# [Excerpted passage]

SPSSX Discussion - Re: Weighted Cluster Analysis in SPSS

Re: Weighted Cluster Analysis in SPSS

Posted by Hector Maletta on
URL: http://spssx-discussion.165.s1.nabble.com/Weighted-Cluster-Analysis-in-SPSS-tp1073624p1073626.html

Two comments to Paul's:
1. Indeed, latent class analysis do group cases in clusters by taking correlation of variables into account, all in one pass. But Catharine is asking how to do it in two steps: giving some differential weight to variables, then apply ordinary cluster analysis.

# [Work to be completed]
Write the next part of the forum reply on weighted cluster analysis in SPSS, starting after its last sentence.

# [Given information]
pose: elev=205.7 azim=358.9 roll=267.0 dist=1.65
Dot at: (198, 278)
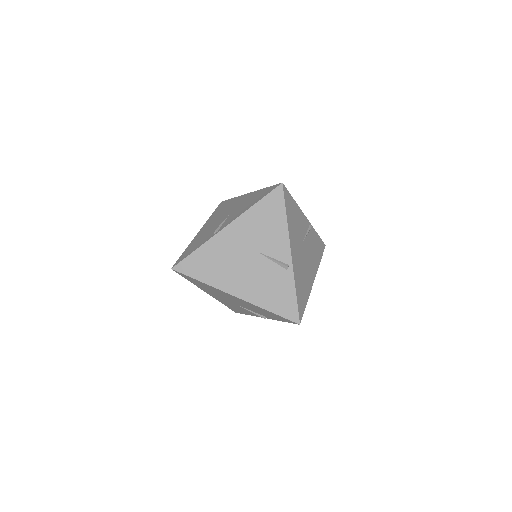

# [Answer to this problem]
2. Using regression coefficients as weights makes sense in a way. In fact, not using any weights is equivalent to using unit weights, which is a form of weighting after all. So one cannot avoid weighting the clustering variables anyway. The idea of using a criterion variable to give more weight to variables more closely related to it (or having more weight in a predictive equation) makes sense to me at first glance. The finer points, in which I have yet not thought through, is whether regression assumptions (such as homogeneity of variance etc) have any influence on the results, especially for cases well away from the mean of predictor variables. My intuitive fear is that coefficients for predictors with lower significance will have wider confidence intervals, and small errors in independent variables may entail large errors in the allocation of cases to clusters, which would be magnified if the cases are not close to the mean.

3. I should refer listers to my previous message to this thread.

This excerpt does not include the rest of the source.